▶ EXCERPT TO READ:
* Begin *

# Cinelli Gazzetta



## DaveyA (3 Nov 2014)

Someone did say that this single speed thing is addictive and I am already looking around at frames that might make a nice lightweight single speeder for the summer. Long way off I know but it gives me something to think about. I came across the Cinelli Vigorelli which looks lovely, but I think it might be an out and out track bike and maybe not comfortable for longer rides.
These look nice though and may be more suitable. Any opinions?
http://www.fatbirds.co.uk/1145858/p...a-red-single-speed--track-frame-and-fork.aspx
I did think about getting a good lightweight road frame and converting it but then there are one or two frame fittings left unused and it spoils the look a little I think.
Any other suggestions would be welcome. Not interested in racing about these days just doing steady rides with a few friends, up to 60'ish miles in the summer.


----------



## Rob3rt (3 Nov 2014)

It is a bog standard steel fixed frame. 

I used to have a Vigorelli, I sold it earlier this year. It is a proper track bike, geometry wise, but the fork has been designed so you can pop a tab out and run a front brake (no rear brake mounting though) so it can be ridden on the road, fulfilling legal requirements. It was a very stiff bike, but stiff and uncomfortable are not necessarily the same thing. I found it plenty comfy enough to ride through the Cheshire Canyons!

At the end of the day... anything Cinelli is overpriced.


----------



## Roadrider48 (3 Nov 2014)

* End *

▶ INFORMATION SUPPLIED:
* Begin *

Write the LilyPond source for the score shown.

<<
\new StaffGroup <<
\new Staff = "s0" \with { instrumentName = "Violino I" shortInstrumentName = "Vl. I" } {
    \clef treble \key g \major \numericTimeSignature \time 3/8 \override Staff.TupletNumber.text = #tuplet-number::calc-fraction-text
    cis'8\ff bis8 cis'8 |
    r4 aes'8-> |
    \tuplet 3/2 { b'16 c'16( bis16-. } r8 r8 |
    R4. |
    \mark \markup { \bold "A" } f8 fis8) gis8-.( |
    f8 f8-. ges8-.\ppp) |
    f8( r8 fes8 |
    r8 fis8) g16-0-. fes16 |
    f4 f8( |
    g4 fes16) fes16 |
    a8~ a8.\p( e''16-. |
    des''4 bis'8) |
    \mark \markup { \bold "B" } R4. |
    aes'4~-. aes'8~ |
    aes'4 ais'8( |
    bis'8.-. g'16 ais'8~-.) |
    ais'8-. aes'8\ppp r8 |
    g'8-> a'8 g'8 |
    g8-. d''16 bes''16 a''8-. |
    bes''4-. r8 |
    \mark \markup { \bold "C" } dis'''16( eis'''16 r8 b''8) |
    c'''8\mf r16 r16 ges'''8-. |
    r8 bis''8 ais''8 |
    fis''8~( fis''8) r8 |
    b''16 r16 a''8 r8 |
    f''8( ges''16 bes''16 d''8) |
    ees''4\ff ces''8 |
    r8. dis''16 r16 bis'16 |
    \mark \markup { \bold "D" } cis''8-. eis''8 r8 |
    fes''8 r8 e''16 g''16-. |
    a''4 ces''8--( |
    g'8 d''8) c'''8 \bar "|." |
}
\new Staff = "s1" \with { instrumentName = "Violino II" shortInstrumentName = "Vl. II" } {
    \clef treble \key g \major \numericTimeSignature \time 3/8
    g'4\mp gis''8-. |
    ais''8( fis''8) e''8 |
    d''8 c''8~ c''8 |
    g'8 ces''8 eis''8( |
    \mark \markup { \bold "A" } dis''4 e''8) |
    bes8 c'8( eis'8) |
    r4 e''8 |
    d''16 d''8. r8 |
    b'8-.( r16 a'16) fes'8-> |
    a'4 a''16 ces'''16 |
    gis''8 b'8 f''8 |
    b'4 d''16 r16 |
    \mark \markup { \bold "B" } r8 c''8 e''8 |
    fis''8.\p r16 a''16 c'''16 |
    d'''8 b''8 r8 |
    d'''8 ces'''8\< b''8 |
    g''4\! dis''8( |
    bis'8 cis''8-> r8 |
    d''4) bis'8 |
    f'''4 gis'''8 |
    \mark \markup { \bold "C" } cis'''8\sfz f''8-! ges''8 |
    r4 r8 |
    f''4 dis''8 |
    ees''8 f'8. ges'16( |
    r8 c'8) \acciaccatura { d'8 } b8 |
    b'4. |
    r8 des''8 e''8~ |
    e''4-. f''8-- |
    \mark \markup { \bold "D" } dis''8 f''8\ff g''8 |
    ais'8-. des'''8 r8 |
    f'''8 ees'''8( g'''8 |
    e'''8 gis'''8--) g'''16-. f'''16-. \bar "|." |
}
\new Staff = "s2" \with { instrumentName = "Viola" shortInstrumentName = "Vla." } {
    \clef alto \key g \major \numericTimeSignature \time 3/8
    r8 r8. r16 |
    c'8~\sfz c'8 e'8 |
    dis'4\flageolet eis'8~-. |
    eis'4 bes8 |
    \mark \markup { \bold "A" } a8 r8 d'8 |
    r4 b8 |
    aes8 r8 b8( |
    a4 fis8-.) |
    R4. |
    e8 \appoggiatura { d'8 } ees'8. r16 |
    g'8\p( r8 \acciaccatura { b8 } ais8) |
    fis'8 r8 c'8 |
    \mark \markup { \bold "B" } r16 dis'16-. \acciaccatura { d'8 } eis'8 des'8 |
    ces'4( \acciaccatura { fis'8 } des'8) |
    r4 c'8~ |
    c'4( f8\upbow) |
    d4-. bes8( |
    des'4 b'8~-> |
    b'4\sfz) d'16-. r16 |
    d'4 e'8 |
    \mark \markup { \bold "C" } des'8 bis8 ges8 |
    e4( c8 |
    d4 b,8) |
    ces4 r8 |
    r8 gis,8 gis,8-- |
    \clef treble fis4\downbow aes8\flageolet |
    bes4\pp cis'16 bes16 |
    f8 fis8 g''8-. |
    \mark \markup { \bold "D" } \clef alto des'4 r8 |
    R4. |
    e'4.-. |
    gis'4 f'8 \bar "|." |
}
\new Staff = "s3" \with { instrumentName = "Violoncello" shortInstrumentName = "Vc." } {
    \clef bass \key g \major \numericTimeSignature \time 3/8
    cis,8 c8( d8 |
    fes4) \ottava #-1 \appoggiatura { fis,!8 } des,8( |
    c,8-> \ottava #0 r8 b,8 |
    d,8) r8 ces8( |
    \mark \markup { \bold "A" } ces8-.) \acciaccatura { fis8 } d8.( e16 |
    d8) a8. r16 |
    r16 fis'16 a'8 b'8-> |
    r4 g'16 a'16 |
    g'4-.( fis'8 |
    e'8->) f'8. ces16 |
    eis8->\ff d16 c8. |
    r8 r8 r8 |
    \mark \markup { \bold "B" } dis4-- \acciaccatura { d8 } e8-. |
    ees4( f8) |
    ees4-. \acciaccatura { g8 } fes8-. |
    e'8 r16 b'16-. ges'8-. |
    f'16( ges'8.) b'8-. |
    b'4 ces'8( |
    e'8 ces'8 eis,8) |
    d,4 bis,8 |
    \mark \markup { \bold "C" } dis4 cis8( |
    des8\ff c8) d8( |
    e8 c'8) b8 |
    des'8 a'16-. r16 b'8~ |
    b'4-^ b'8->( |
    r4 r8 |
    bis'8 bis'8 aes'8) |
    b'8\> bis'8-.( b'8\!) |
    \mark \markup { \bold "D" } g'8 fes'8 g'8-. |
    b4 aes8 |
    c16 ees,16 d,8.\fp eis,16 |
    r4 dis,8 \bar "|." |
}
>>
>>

* End *

▶ WORK TO DO:
1. Return the passage of the Cinelli Gazzetta thread starting at "These look nice" and ending at "in the summer.".
2. Decide whether each statement agrees with the Cinelli Gazzetta thread, answering yes or no and quoting the words that settle it: (a) Rob3rt still owns a Vigorelli. (b) The Vigorelli's fork lets a front brake be fitted. (c) DaveyA wants to ride up to about 60 miles in the summer.
The listing has no connection to the Cinelli Gazzetta thread.

▶ THE SOLUTIONS:
1.
These look nice though and may be more suitable. Any opinions?
http://www.fatbirds.co.uk/1145858/p...a-red-single-speed--track-frame-and-fork.aspx
I did think about getting a good lightweight road frame and converting it but then there are one or two frame fittings left unused and it spoils the look a little I think.
Any other suggestions would be welcome. Not interested in racing about these days just doing steady rides with a few friends, up to 60'ish miles in the summer.

2.
(a) No: "I sold it earlier this year."
(b) Yes: "the fork has been designed so you can pop a tab out and run a front brake"
(c) Yes: "up to 60'ish miles in the summer"